En eso dejó de llover y se soltó un viento fuerte. Apolinar debía tomar una decisión ya. No podía demorarse más. Si se marchaba y dejaba a Rafael a su suerte podían pasar dos cosas: o se moría, o alguien lo encontraba y le ayudaba. Si pasaba lo segundo, era seguro que lo volvería a buscar para ajustar cuentas. Por otro lado, pensaba en Facundo y si el discurso que Rafael propuso sería convincente.

—Mira Rafael. ¿Te llamas así no? Mira Rafael sabes que si te dejo aquí puedes morir no.

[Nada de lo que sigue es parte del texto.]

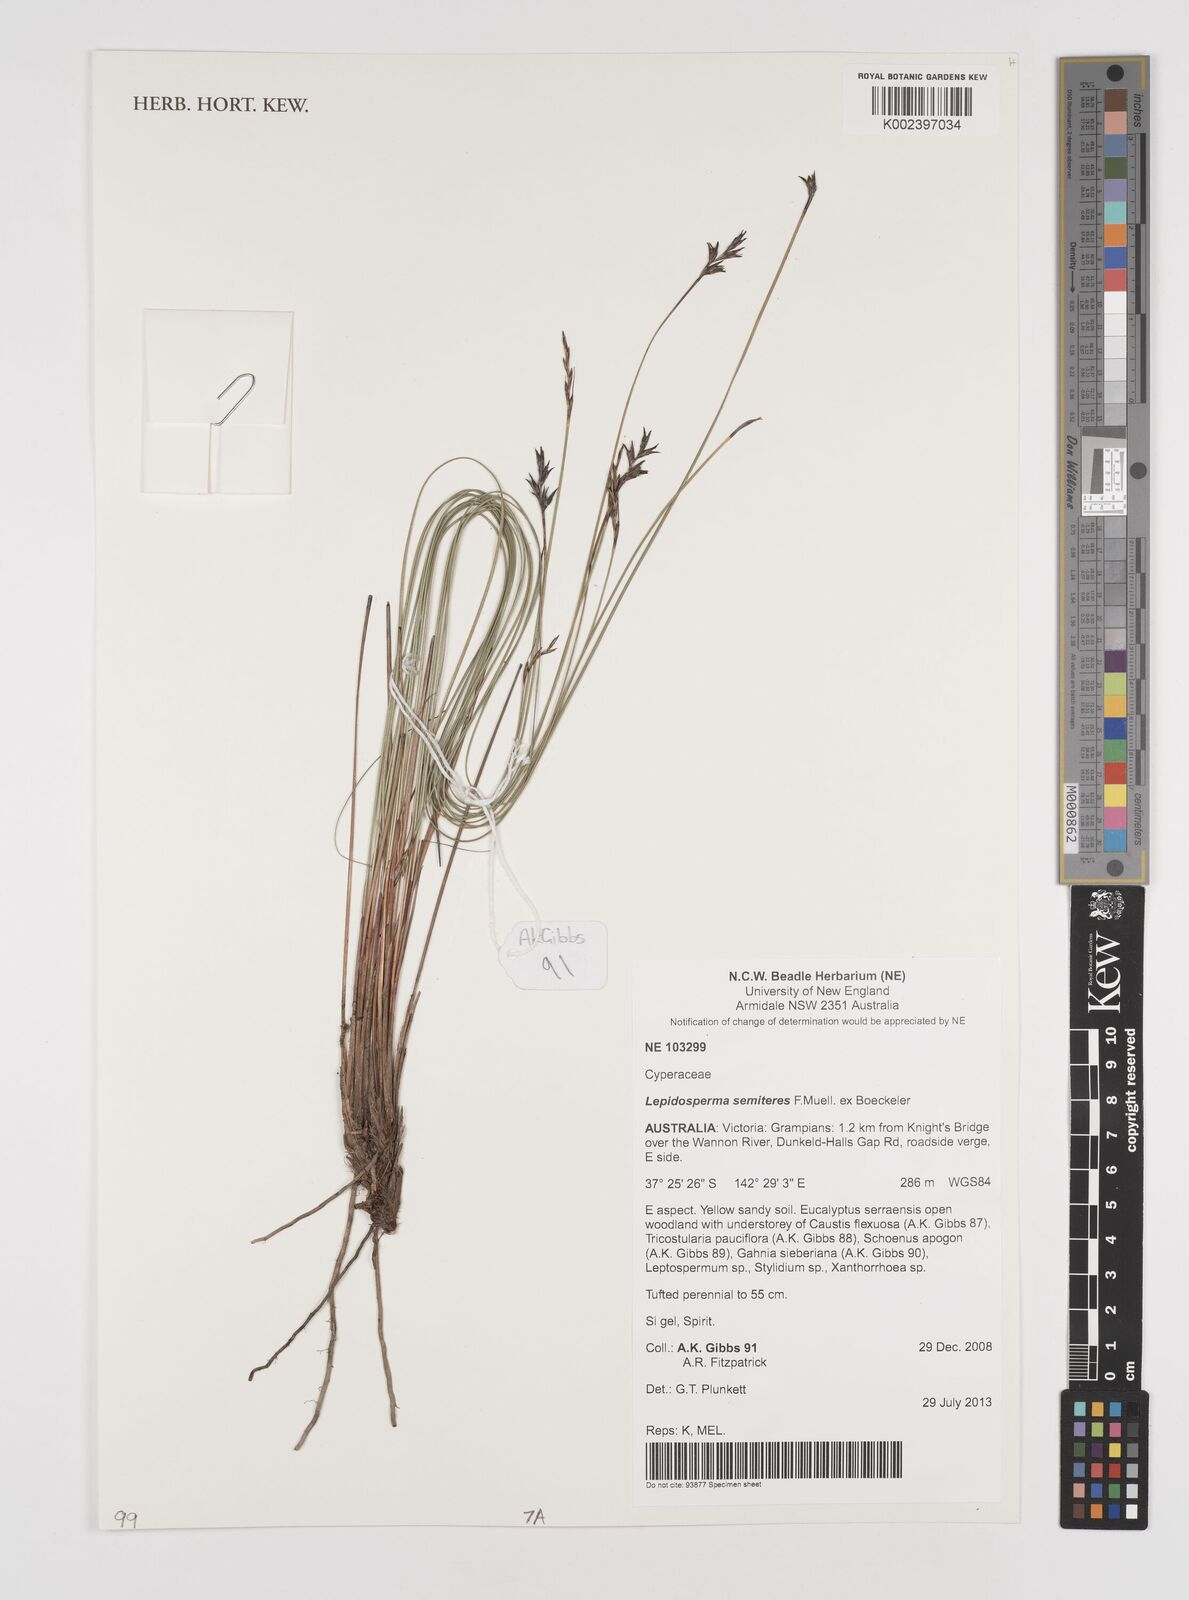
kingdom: Plantae
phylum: Tracheophyta
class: Liliopsida
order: Poales
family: Cyperaceae
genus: Lepidosperma
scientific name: Lepidosperma semiteres
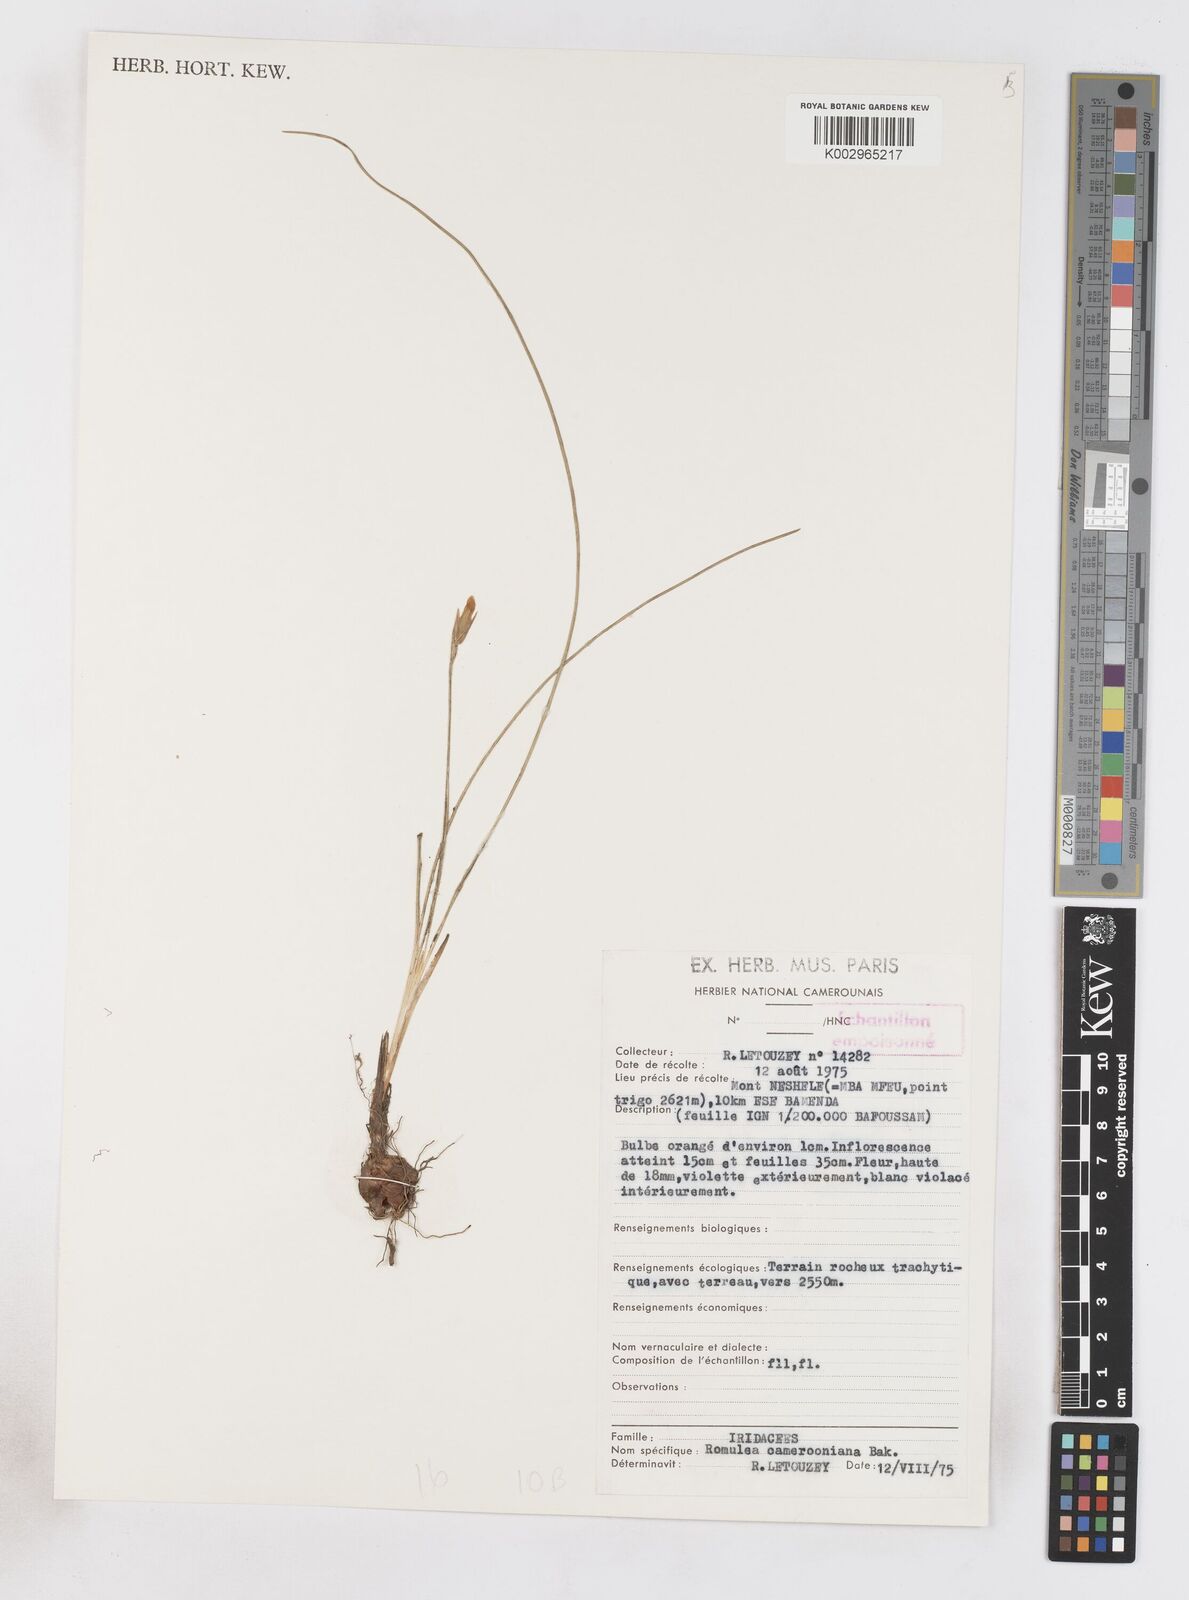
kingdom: Plantae
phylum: Tracheophyta
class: Liliopsida
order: Asparagales
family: Iridaceae
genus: Romulea
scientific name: Romulea camerooniana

—Lo sé, lo sé. Vaya al grano.

—Pues bien, esto es lo que haremos: tú me prometes que ya no te meterás conmigo, aunque Facundo te lo pida. Le vas a decir que me rompiste la nariz, que me tumbaste dos dientes, y que me diste un tiro en la pierna. Espero sea suficiente. Si tú me lo prometes yo en este mismo momento voy en busca de ayuda.

—No hace falta decirlo. ¡Pero hágalo ya! ¡Con un demonio!

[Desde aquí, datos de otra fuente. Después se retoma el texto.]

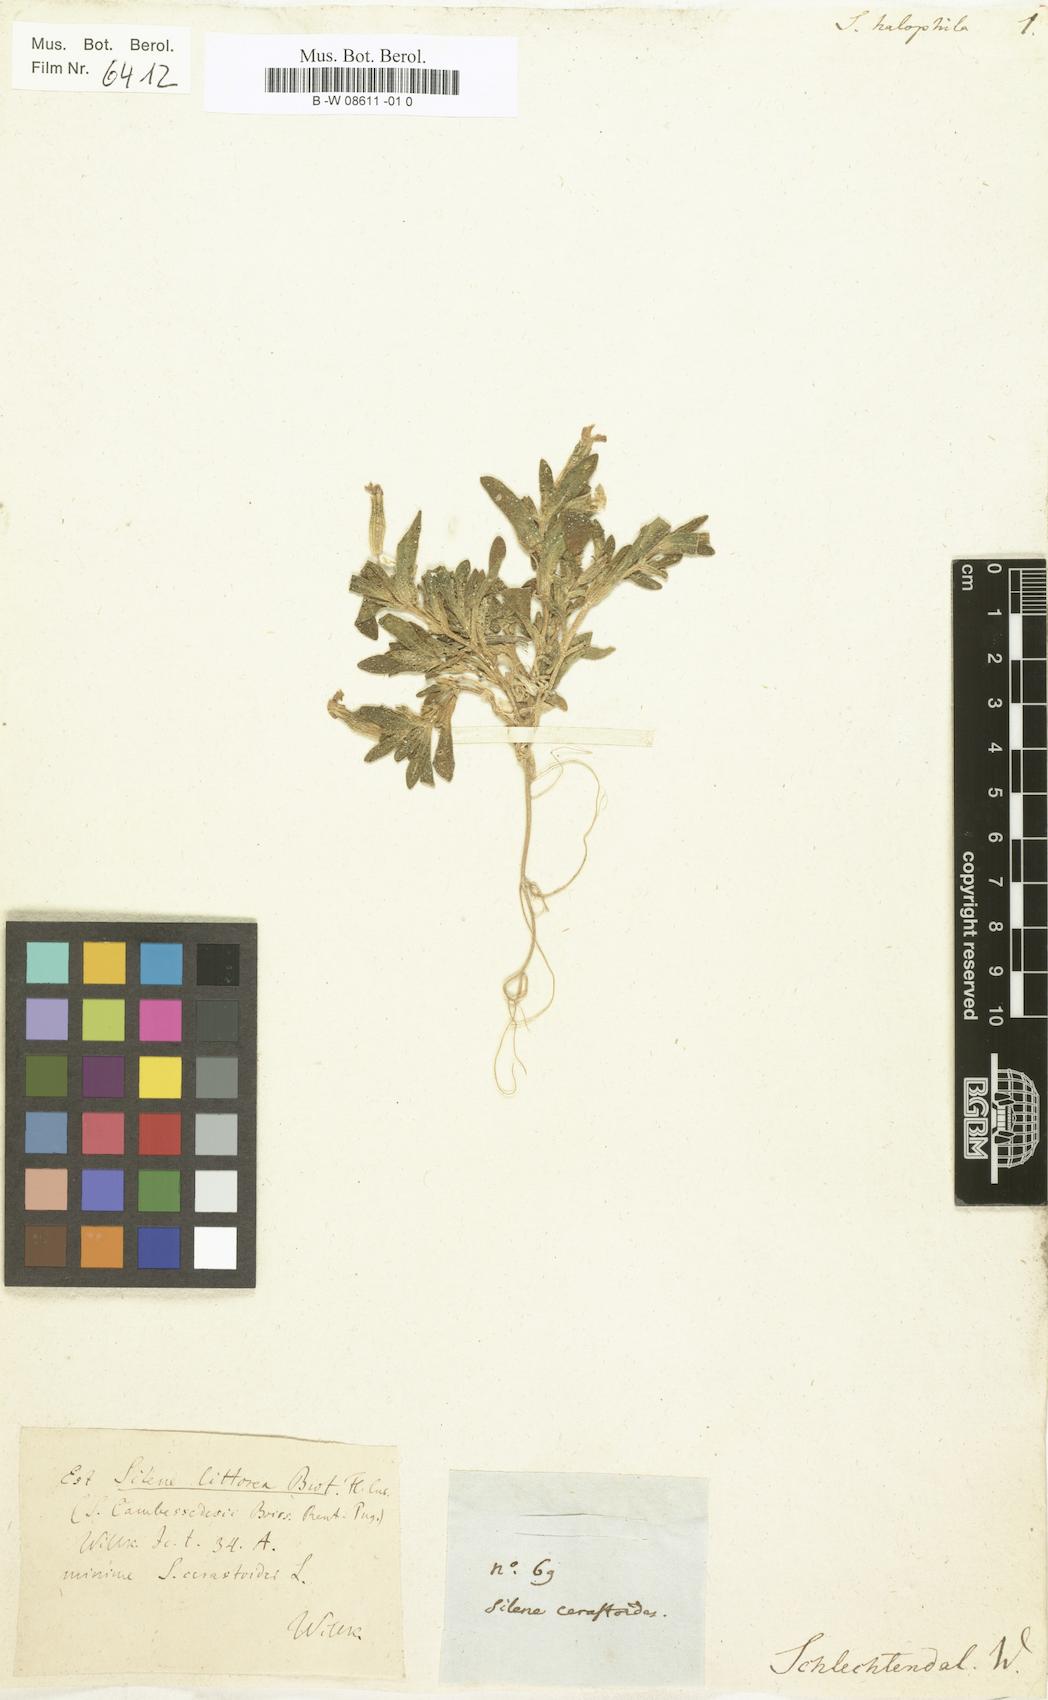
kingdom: Plantae
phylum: Tracheophyta
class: Magnoliopsida
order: Caryophyllales
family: Caryophyllaceae
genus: Silene
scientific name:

—No te alteres. El trato está hecho, voy en busca de ayuda.

—Encuentre mi celular y llame a una ambulancia, estamos en el kilómetro treinta y dos.

—Ni la pistola, ni tu celular están viejo, así que mejor subo a la carretera y paro al primer auto que pase.

—¡No me vaya a dejar aquí, por favor!

—Tienes mi palabra.

Apolinar se alejó del auto y se puso en marcha hacia la carretera. Debía subir una empinada cuesta y eso con sus años le costaría trabajo. Cuando al fin lo logró, se paró a la orilla de la carretera para hacer señas al primer auto que pasara. Vio venir uno, pero por más señas que hizo el auto no se detuvo. Insistió con un segundo con el mismo resultado. Lo único alentador era que los primeros rayos del sol se filtraban entre las nubes. Prendió un cigarrillo y respiro profundo. Y mientras veía viajar las nubes y el deshielo escurrir de las ramas de los arbustos, esperaba paciente por alguien que se detuviera y les prestara ayuda.